I’ve been developer at Infobip for five years and for the last three I’ve had a dual role and responsibility as a team leader. I’m often asked about being a team leader, what it takes, how I got here, and what advice I have for other developers.
Being a developer, and following the DRY (Don’t Repeat Yourself) principle, I wrote down my thoughts from the last time I had this conversation with a developer and put it down in this blog post so I can just send a link next time. Efficiency is everything, you know.
[To respect the privacy of the other person, they will be referenced as “Padawan” in the post. The integrity of the conversation has been maintained, but the phrasing has been edited for further protection from identification.]

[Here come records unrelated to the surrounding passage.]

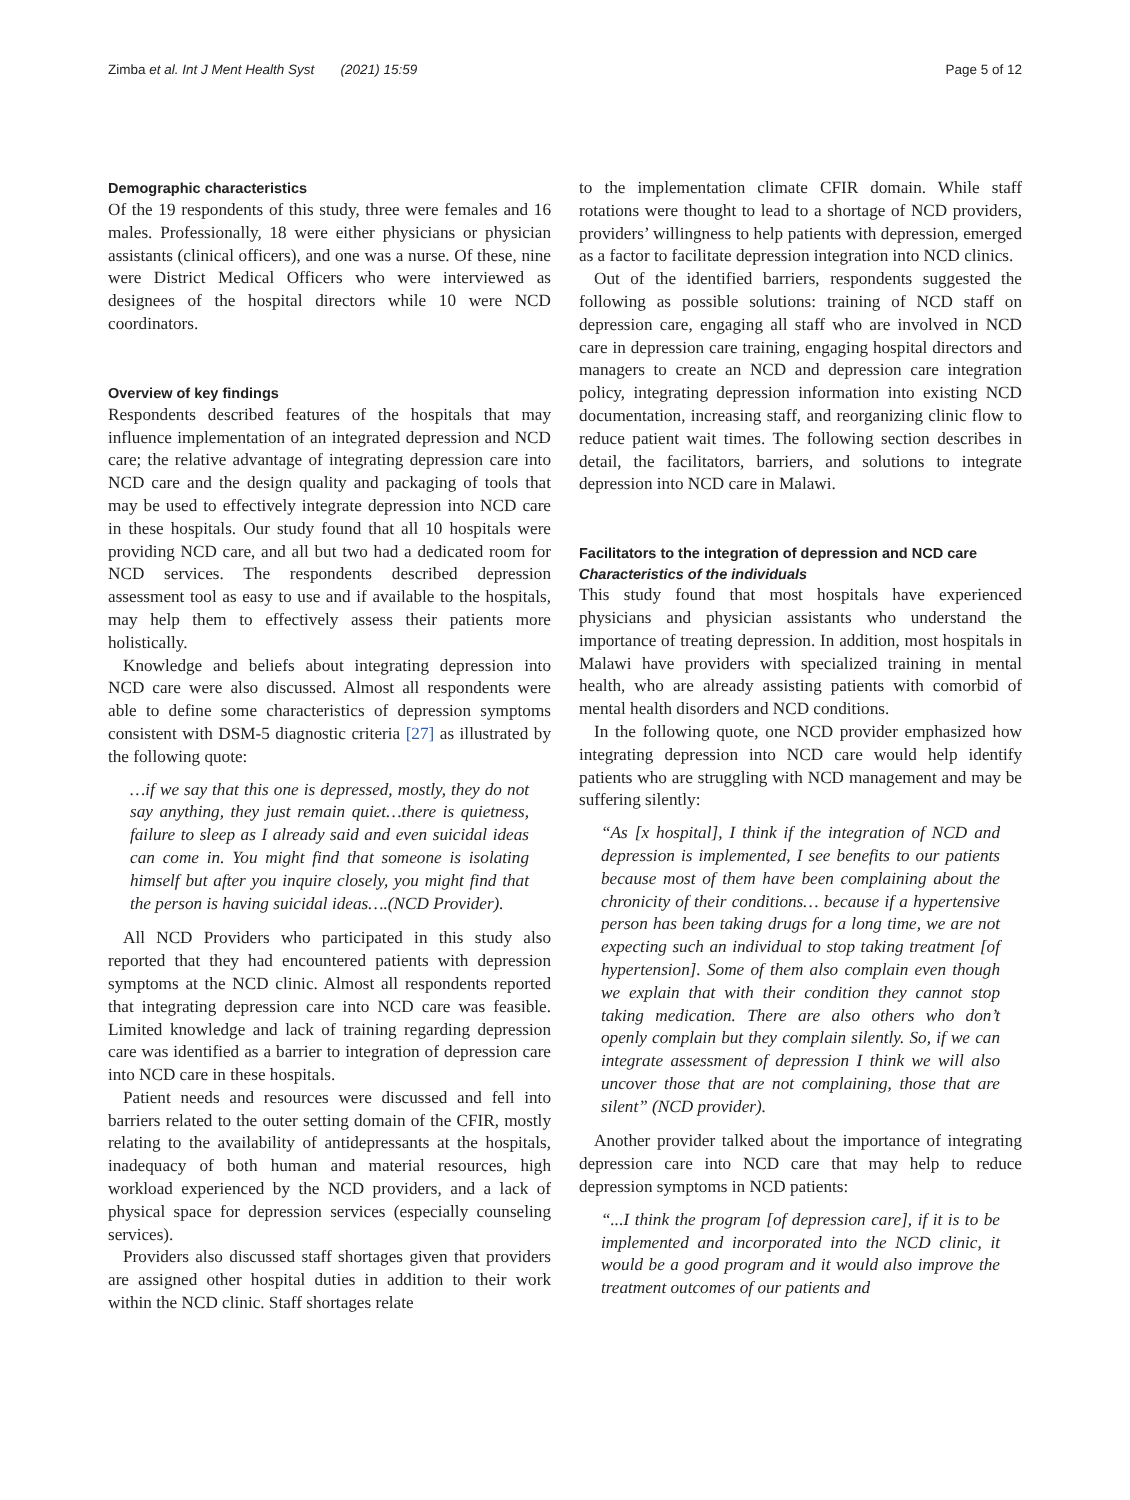Zimba et al. Int J Ment Health Syst (2021) 15:59 Page 5 of 12
Demographic characteristics
Of the 19 respondents of this study, three were females and 16 males. Professionally, 18 were either physicians or physician assistants (clinical officers), and one was a nurse. Of these, nine were District Medical Officers who were interviewed as designees of the hospital directors while 10 were NCD coordinators.
Overview of key findings
Respondents described features of the hospitals that may influence implementation of an integrated depression and NCD care; the relative advantage of integrating depression care into NCD care and the design quality and packaging of tools that may be used to effectively integrate depression into NCD care in these hospitals. Our study found that all 10 hospitals were providing NCD care, and all but two had a dedicated room for NCD services. The respondents described depression assessment tool as easy to use and if available to the hospitals, may help them to effectively assess their patients more holistically.
Knowledge and beliefs about integrating depression into NCD care were also discussed. Almost all respondents were able to define some characteristics of depression symptoms consistent with DSM-5 diagnostic criteria [27] as illustrated by the following quote:
…if we say that this one is depressed, mostly, they do not say anything, they just remain quiet…there is quietness, failure to sleep as I already said and even suicidal ideas can come in. You might find that someone is isolating himself but after you inquire closely, you might find that the person is having suicidal ideas….(NCD Provider).
All NCD Providers who participated in this study also reported that they had encountered patients with depression symptoms at the NCD clinic. Almost all respondents reported that integrating depression care into NCD care was feasible. Limited knowledge and lack of training regarding depression care was identified as a barrier to integration of depression care into NCD care in these hospitals.
Patient needs and resources were discussed and fell into barriers related to the outer setting domain of the CFIR, mostly relating to the availability of antidepressants at the hospitals, inadequacy of both human and material resources, high workload experienced by the NCD providers, and a lack of physical space for depression services (especially counseling services).
Providers also discussed staff shortages given that providers are assigned other hospital duties in addition to their work within the NCD clinic. Staff shortages relate
to the implementation climate CFIR domain. While staff rotations were thought to lead to a shortage of NCD providers, providers’ willingness to help patients with depression, emerged as a factor to facilitate depression integration into NCD clinics.
Out of the identified barriers, respondents suggested the following as possible solutions: training of NCD staff on depression care, engaging all staff who are involved in NCD care in depression care training, engaging hospital directors and managers to create an NCD and depression care integration policy, integrating depression information into existing NCD documentation, increasing staff, and reorganizing clinic flow to reduce patient wait times. The following section describes in detail, the facilitators, barriers, and solutions to integrate depression into NCD care in Malawi.
Facilitators to the integration of depression and NCD care
Characteristics of the individuals
This study found that most hospitals have experienced physicians and physician assistants who understand the importance of treating depression. In addition, most hospitals in Malawi have providers with specialized training in mental health, who are already assisting patients with comorbid of mental health disorders and NCD conditions.
In the following quote, one NCD provider emphasized how integrating depression into NCD care would help identify patients who are struggling with NCD management and may be suffering silently:
“As [x hospital], I think if the integration of NCD and depression is implemented, I see benefits to our patients because most of them have been complaining about the chronicity of their conditions… because if a hypertensive person has been taking drugs for a long time, we are not expecting such an individual to stop taking treatment [of hypertension]. Some of them also complain even though we explain that with their condition they cannot stop taking medication. There are also others who don’t openly complain but they complain silently. So, if we can integrate assessment of depression I think we will also uncover those that are not complaining, those that are silent” (NCD provider).
Another provider talked about the importance of integrating depression care into NCD care that may help to reduce depression symptoms in NCD patients:
“...I think the program [of depression care], if it is to be implemented and incorporated into the NCD clinic, it would be a good program and it would also improve the treatment outcomes of our patients and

Padawan: Hey! I heard you are a team leader. I’m a developer right now, but I’ve been wondering if leadership might be the right career path for me, also. Can I ask you a few questions?
Me: Of course! I cannot guarantee that I can answer all your questions, but we can give it a try. What’s got you thinking about being a team leader/manager?
Padawan: I’ve been a developer for three years now. And it seems like a step forward to me.
Me: First, let’s get rid that assumption. Becoming a manager is not the only way of building your career. In software development, there is a need for experts now more than ever. I know some developers earn more than the managers leading them. On the other hand, being a manager opens some other doors in the company. But being a manager differs from company to company, so I can only talk about my experience here.
Padawan: Can you describe your role? What is the function of a manager role at Infobip?
Me: My role is actually called “Team Leader”. Currently I have a team of 4 developers reporting to me. We also have a product owner who handles product requirements and priorities. Together we make up the development team.
My main duty is keeping the team performing well. Keep them motivated, protect them from disruptive influences, and empower them, so they can grow in their careers. I also help the team manage itself following the Agile Scrum development methodology (more about Agile and Scrum).
Padawan: What about the “other doors” you mentioned before?
Me: A friend shared a good quote with me recently: “Leading people will be required while mankind exists, but software is not as stable”. Together with your team you can have a significant impact in your company much more easily than you could alone. Working with people makes this role more dynamic and interesting. Last, but not least, the impact on the company and responsibility is followed by rewards and benefits. Being a leader is much more than being in charge. It’s working together to make a positive impact on the company and help each team member grow.
Padawan: Do you still have time to develop?
Me: Because I have a small team and we’ve been working together for a long time, I actually get spend most of my time developing. I do this partly because I love programming and partly because I don’t want to lose a step with software development trends. Developing also gives me good insight into the products, which in turn helps the team as well.
Padawan: Will there be a place for more managers?
Me: If you want to become a manger/team leader, there will be a place for you. Software development is a healthy and fast growing industry. There is always an increasing need for managers. Infobip is growing rapidly, and if you show some interest and potential, you’ll get your chance quite soon.
Padawan: Sounds good. If I wanted to become a Team Leader, how should I start?
Me: That is a big question. First there are some skills to master.
You should get familiar with some of the popular development methodologies. Agile is a proven and common principle and important to understand. There are quite a few Agile methods, for example, we adopted Scrum here and it has turned out great.
There is a lot I can go into about how teams are formed and how to manage new versus existing team. But, maybe we can talk about that later if you’re interested, of course.
Padawan: Exactly! Currently, my head is full. I have to talk to myself about this.
Me: That guy should be totally on board with your decision. But don’t let fear keep you from deciding! I’m always here to answer your questions.
That’s how the conversation went. In another post I’ll talk about forming teams and team development.